RESPONSES OF ARID AND SEMIARID WATERSHEDS TO INCREASING CARBON DIOXIDE AND CLIMATE CHANGE AS SHOWN BY SIMULATION STUDIES

Authors: SKILES, J.W. - NASA; Hanson, Jonathan

Submitted to: Climatic Change
Publication Type: Peer Reviewed Journal
Publication Acceptance Date: 4/1/1994
Publication Date: N/A
Citation: N/A

Interpretive Summary: The effect of predicted climate change on the water supply of rangelands is a critical issue, because so much of our water comes directly from these areas. The only way to investigate the effect of climate chane on rangelands is through simulation modeling. The SPUR model was used to examine the consequences of changes in precipitaion, temperature, and CO2 induced plant-function characteristics on runoff from a small-basin. We concluded there would be little change or an actual decrease in surface runoff because because of increased CO2 and climate change. The reuslt was realized because of the plant response to decreased precipitaion. The results from this simulation study have repercussions for land-use planners and water resource managers. Changes in water budgets of rural basins will influence water harvest and consumption by urban localities, determine which and how much of what crops are grown in agricultural areas, and determine the amount and quality of water available for alternative use, e.g. recreation.

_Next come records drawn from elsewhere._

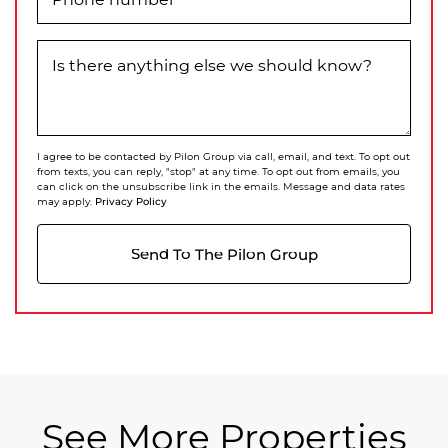
Is there anything else we should know?
I agree to be contacted by Pilon Group via call, email, and text. To opt out
from texts, you can reply, "stop" at any time. To opt out from emails, you
can click on the unsubscribe link in the emails. Message and data rates
Privacy Policy
may apply.
Send To The Pilon Group
See More Properties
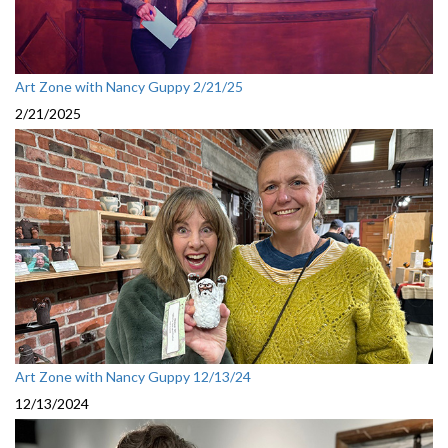
Art Zone with Nancy Guppy 2/21/25
2/21/2025
Art Zone with Nancy Guppy 12/13/24
12/13/2024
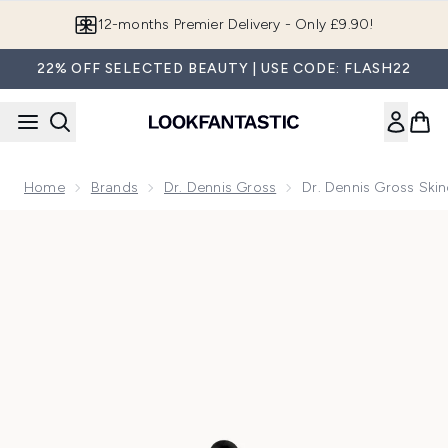
Skip to main content
Join LF Beauty Plus+
22% OFF SELECTED BEAUTY | USE CODE: FLASH22
Home
Brands
Dr. Dennis Gross
Dr. Dennis Gross Ski
Now showing image 1 Dr. Dennis Gross Skincare Advanced Re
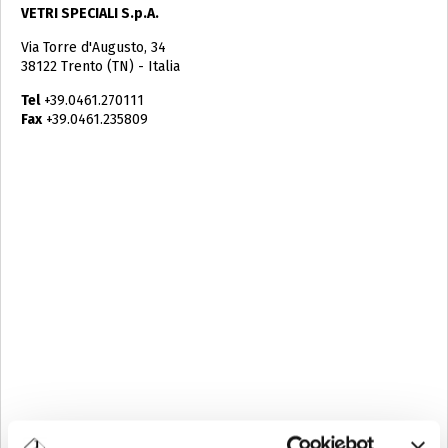
VETRI SPECIALI S.p.A.
Via Torre d'Augusto, 34
38122 Trento (TN) - Italia
Tel
+39.0461.270111
Fax
+39.0461.235809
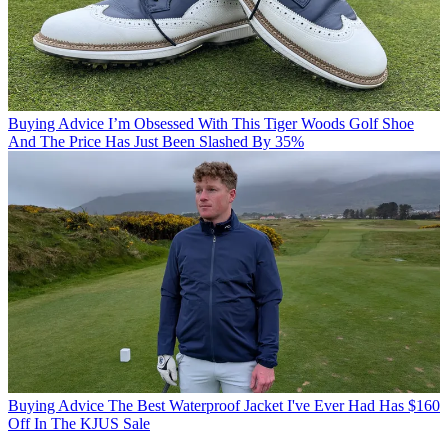
Buying Advice
I’m Obsessed With This Tiger Woods Golf Shoe
And The Price Has Just Been Slashed By 35%
Buying Advice
The Best Waterproof Jacket I've Ever Had Has $160
Off In The KJUS Sale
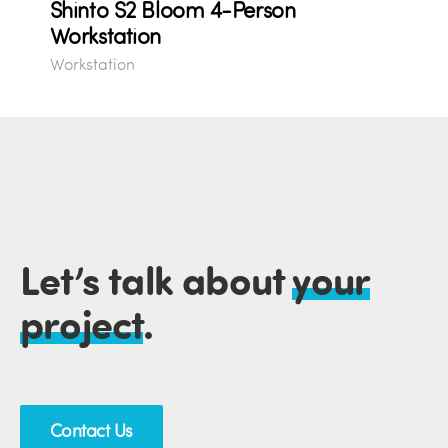
Shinto S2 Bloom 4-Person
Workstation
Workstation
Let’s talk about
your
project
.
Contact Us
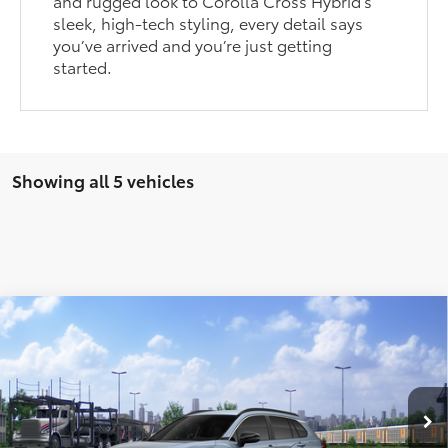
and rugged look to Corolla Cross Hybrid’s
sleek, high-tech styling, every detail says
you’ve arrived and you’re just getting
started.
Showing all 5 vehicles
Compare Vehicle
$34,924
2026
Toyota Corolla Cross
XLE
PRICE
Special Offer
VIN:
7MUDAABG7TV198937
Stock:
FT4849
Model:
6306
Ext.
Int.
In Transit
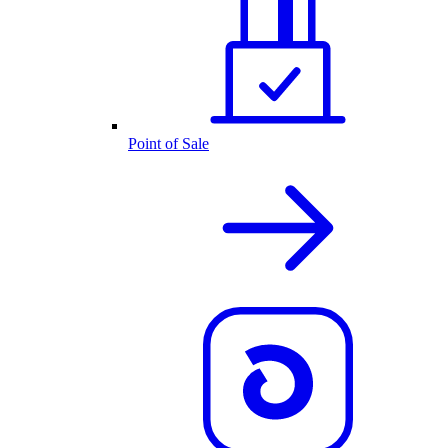
Point of Sale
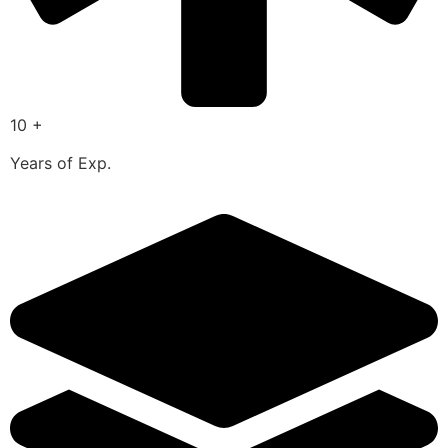
10 +
Years of Exp.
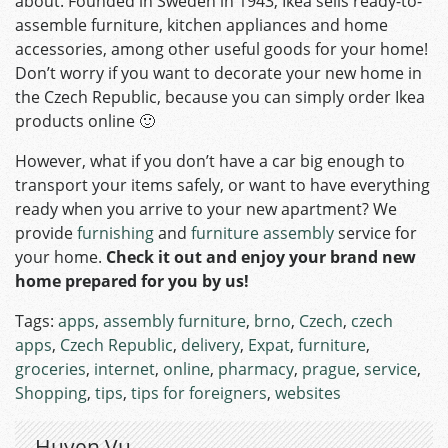
about. Founded in Sweden in 1943, Ikea sells ready-to-
assemble furniture, kitchen appliances and home
accessories, among other useful goods for your home!
Don’t worry if you want to decorate your new home in
the Czech Republic, because you can simply order Ikea
products online 🙂
However, what if you don’t have a car big enough to
transport your items safely, or want to have everything
ready when you arrive to your new apartment? We
provide
furnishing
and
furniture assembly
service for
your home.
Check it out and enjoy your brand new
home prepared for you by us!
Tags:
apps
,
assembly furniture
,
brno
,
Czech
,
czech
apps
,
Czech Republic
,
delivery
,
Expat
,
furniture
,
groceries
,
internet
,
online
,
pharmacy
,
prague
,
service
,
Shopping
,
tips
,
tips for foreigners
,
websites
Huyen Vu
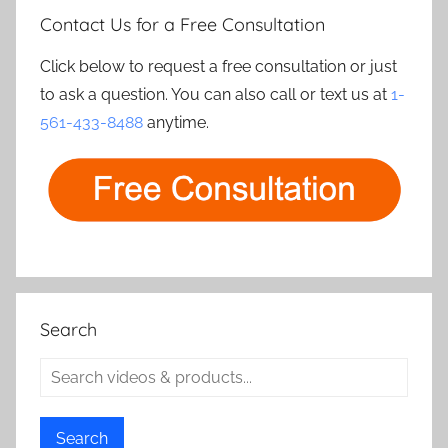
Contact Us for a Free Consultation
Click below to request a free consultation or just
to ask a question. You can also call or text us at
1-
561-433-8488
anytime.
Search
Search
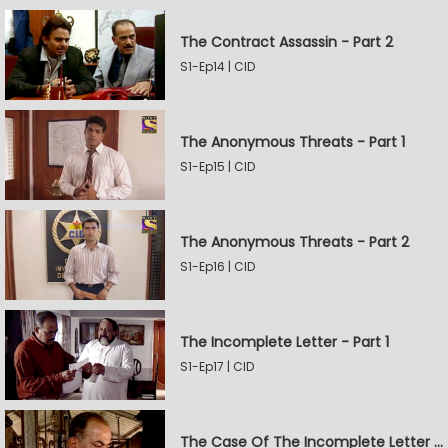
The Contract Assassin - Part 2
S1-Ep14 | CID
The Anonymous Threats - Part 1
S1-Ep15 | CID
The Anonymous Threats - Part 2
S1-Ep16 | CID
The Incomplete Letter - Part 1
S1-Ep17 | CID
The Case Of The Incomplete Letter - Part 2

Technical Abstract: The atmospheric concentration of carbon dioxide is expected to double in the next century causing increased temperatures and decreasing precipitaion in some regions of the U.S. The increase in CO2 will also directly affect somatal conductance of plants. At the first-order watershed scale, changes in evaporative demand, transpiration, and runoff will also occur. Previous modeling studies of the effect of increased CO on the water budgets of watersheds have been single-factor exercises where a single parameter representing stomatal conductance was reduced and the results noted. After showing validation results of the hydrology module, we used a comprehensive ecosystem model to examine the consequences of changes in precipitaion, temperaturem and CO2-induced plant-function characteristics on a small-basin runoff. As a result of the complex interactions and of the coompensatory mechanisms simulated by the model, we econclude that for arid and semiarid watersheds of the western United States, there will be little change or an actual decrease in surface runoff because of increased CO2 and climate change. This is due to the decrease in precipitation imposed on the model simulations. Implementing stomatal closure in the model did not increase runoff from t he watersheds when temperatures and precipitation decreased.